SHORT TASK A: Pull the passage from the court opinion word for word, beginning at the words "Opening the car" and stopping after "for possessing marijuana.".
SHORT TASK B: In the court opinion, what did the officer find when he flicked open the heater vent?
--- Start GIVEN TEXT ---
Perez v. Superior CourtAnnotate this Case
ROBERT ARMANDO PEREZ, Petitioner, v. THE SUPERIOR COURT OF ORANGE COUNTY, Respondent; THE PEOPLE, Real Party in Interest.
Frank L. Williams, Jr., Public Defender, and James R. Goff, Deputy Public Defender, for Petitioner.
Cecil Hicks, District Attorney, and Robert E. Law, Deputy District Attorney, for Respondent and Real Party in Interest. [250 Cal. App. 2d 696]
LAZAR, J. pro tem. fn. *
Petitioner applies for a writ of prohibition to restrain prosecution under Health and Safety Code, section 11530 (possession of marijuana, a felony), contending the marijuana evidence upon which he was bound over for trial was found incident to an unlawful search of his automobile.
On December 3, 1966, a dark night, between 8:15 p.m. and 10:30 p.m., two deputy sheriffs observed an unlighted car parked near the rear of a partially fenced-in vacant lot. Putting a spotlight on the car from their car in the street, they saw the doors of the two-door car fly open, two persons jump out, run to the rear of the lot and disappear over the fence. The officers immediately drove to the car, got out and chased the fleeing persons without success. The lot was very muddy, with large puddles of water from recent rains. There were no direct lights in the area; only a glow from surrounding houses. It was abnormal for a car to be parked in the lot. One of the officers noticed empty beer cans outside the car. The circumstances aroused the suspicions of the officers and they searched the car to ascertain why the occupants had fled.
Opening the car doors, the officers saw several unopened beer cans on the front seat. One officer checked the sun visor, the glove compartment, the front and back seats and the floorboards. At that point, seeing a heater vent "directly over the transmission hump" he flicked it open and found a brown paper sack containing marijuana. He also observed "some wheat straw paper" which slipped back out of reach. The other officer found the car's registration slip. The petitioner, who was the registered owner of the vehicle, then came to the car and was arrested for possessing marijuana.
--- End GIVEN TEXT ---
--- Start AVAILABLE DATA ---
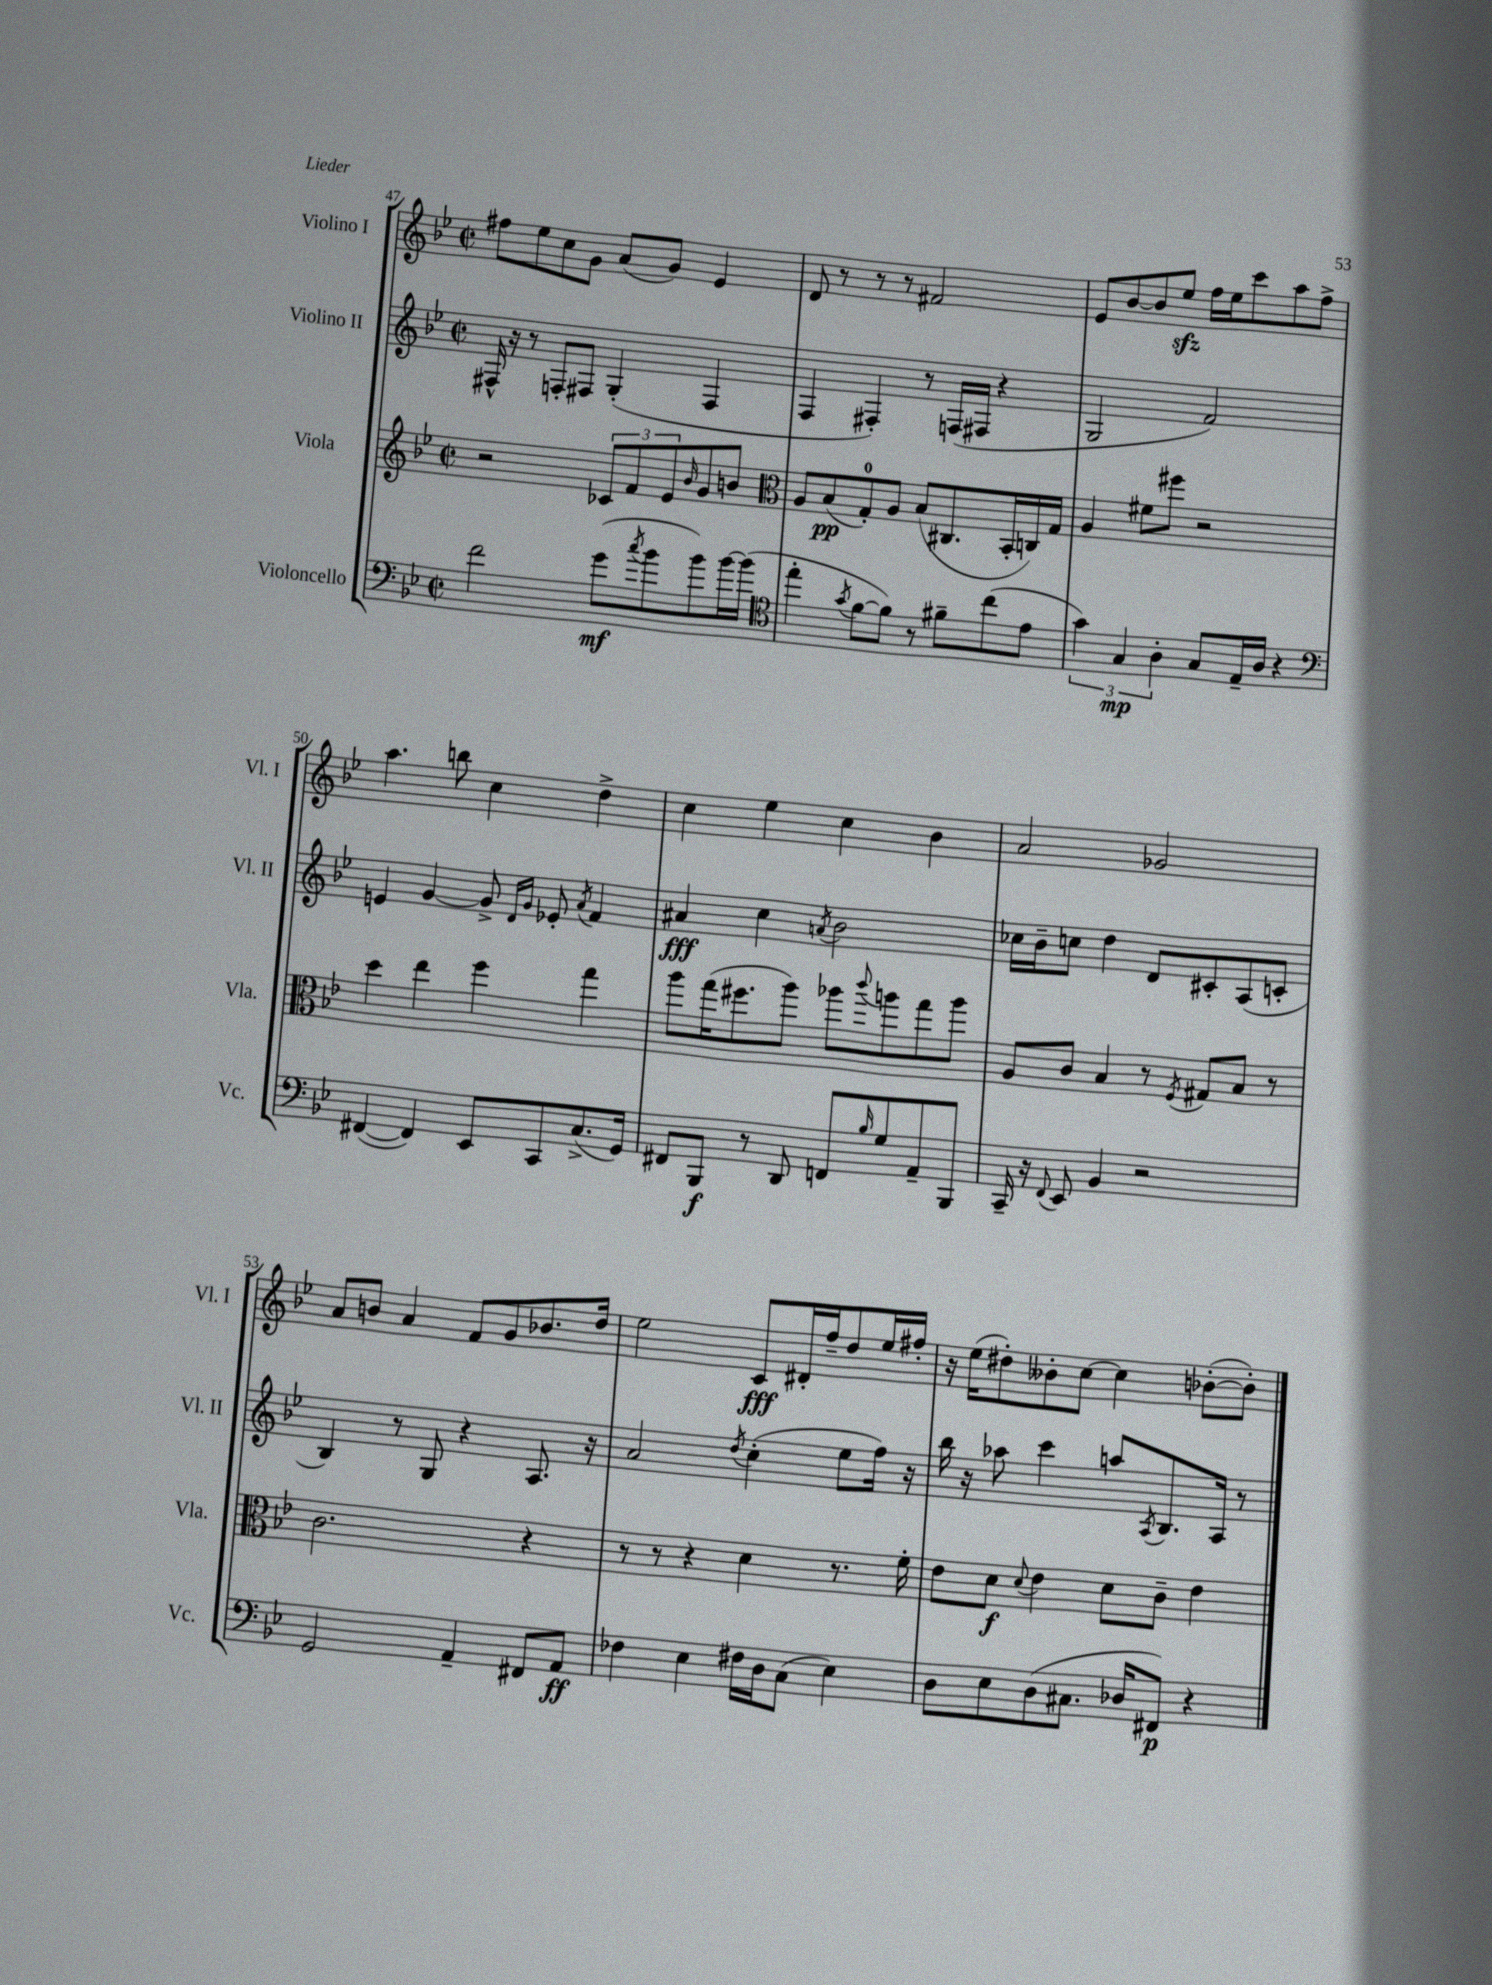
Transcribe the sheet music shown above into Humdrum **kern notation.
--- End AVAILABLE DATA ---
WRITTEN SOLUTION A:
Opening the car doors, the officers saw several unopened beer cans on the front seat. One officer checked the sun visor, the glove compartment, the front and back seats and the floorboards. At that point, seeing a heater vent "directly over the transmission hump" he flicked it open and found a brown paper sack containing marijuana. He also observed "some wheat straw paper" which slipped back out of reach. The other officer found the car's registration slip. The petitioner, who was the registered owner of the vehicle, then came to the car and was arrested for possessing marijuana.

WRITTEN SOLUTION B: A brown paper sack containing marijuana.